Aim of the task: Revise the media release on PTSD and the holidays. Reproduce it from the words "- Media Release" through "the holiday season.", and replace "holiday season" with "festive season" throughout that passage.

- Media Release
Shining a Holiday Light on Those who Live with PTSD
The Centre of Excellence on PTSD and Related Mental Health Conditions wants to shine a light on the emotional complexities and conflicts, compounded by COVID-19, that arise for many Veterans during the holiday season.
CANADA — December 8, 2020 — There are just under 650,000 Veterans in Canada, as well as countless families, caregivers, friends, doctors, colleagues, and others who have a Veteran in their inner circle. For many, the holidays can bring a feeling of anxiety and pressure to “play a part” in the rituals of the season. For many Veterans, the holiday season can be a hard reminder of celebrations missed, of comrades who have lost their lives tragically, and of the deep suffering seen in war zones. For many families this may be their first holiday season without their loved one. For many Veterans who have seen the poverty and scarcity experienced by so many around the world, this time can feel wasteful and upsetting. However, joy, gratitude and love are felt by many as well. The holidays are a time of emotional complexities.

Available data:
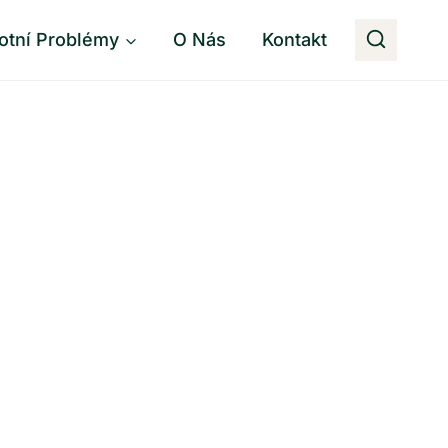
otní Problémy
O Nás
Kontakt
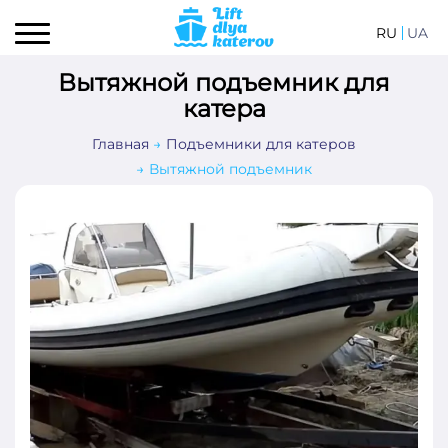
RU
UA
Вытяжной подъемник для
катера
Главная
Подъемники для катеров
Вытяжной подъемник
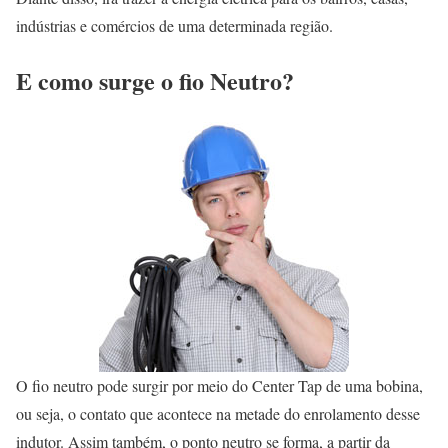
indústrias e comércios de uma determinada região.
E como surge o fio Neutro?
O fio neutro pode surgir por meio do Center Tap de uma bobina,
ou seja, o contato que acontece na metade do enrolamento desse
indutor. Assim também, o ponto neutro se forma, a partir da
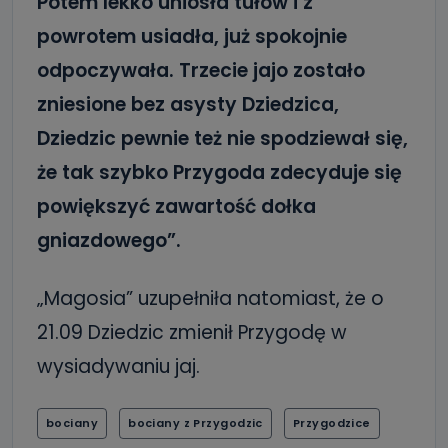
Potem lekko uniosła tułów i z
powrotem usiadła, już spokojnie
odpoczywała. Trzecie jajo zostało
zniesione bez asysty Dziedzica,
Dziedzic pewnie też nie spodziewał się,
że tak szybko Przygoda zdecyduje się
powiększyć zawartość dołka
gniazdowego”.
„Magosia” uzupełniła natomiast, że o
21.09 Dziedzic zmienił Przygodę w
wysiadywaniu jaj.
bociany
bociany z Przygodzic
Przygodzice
--
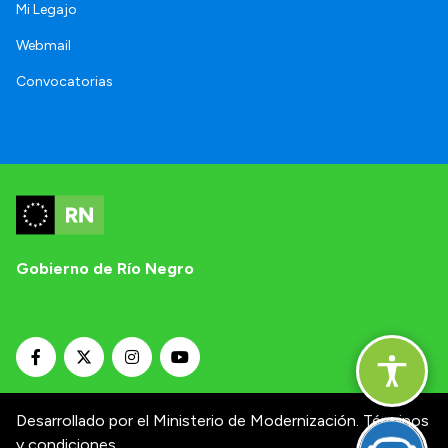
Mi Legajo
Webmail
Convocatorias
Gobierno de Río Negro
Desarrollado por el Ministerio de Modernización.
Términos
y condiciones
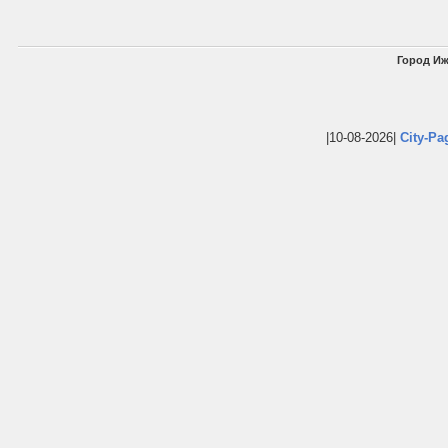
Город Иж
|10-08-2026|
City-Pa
---
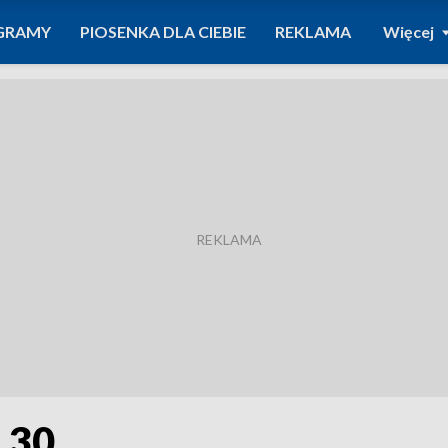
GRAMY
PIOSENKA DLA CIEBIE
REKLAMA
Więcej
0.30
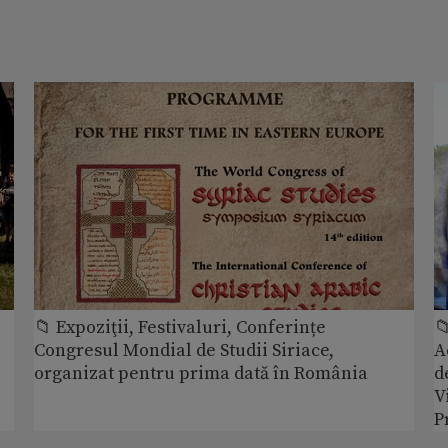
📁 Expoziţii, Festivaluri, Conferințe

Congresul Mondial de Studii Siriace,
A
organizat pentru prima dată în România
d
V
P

Solution to this task:
- Media Release
Shining a Holiday Light on Those who Live with PTSD
The Centre of Excellence on PTSD and Related Mental Health Conditions wants to shine a light on the emotional complexities and conflicts, compounded by COVID-19, that arise for many Veterans during the festive season.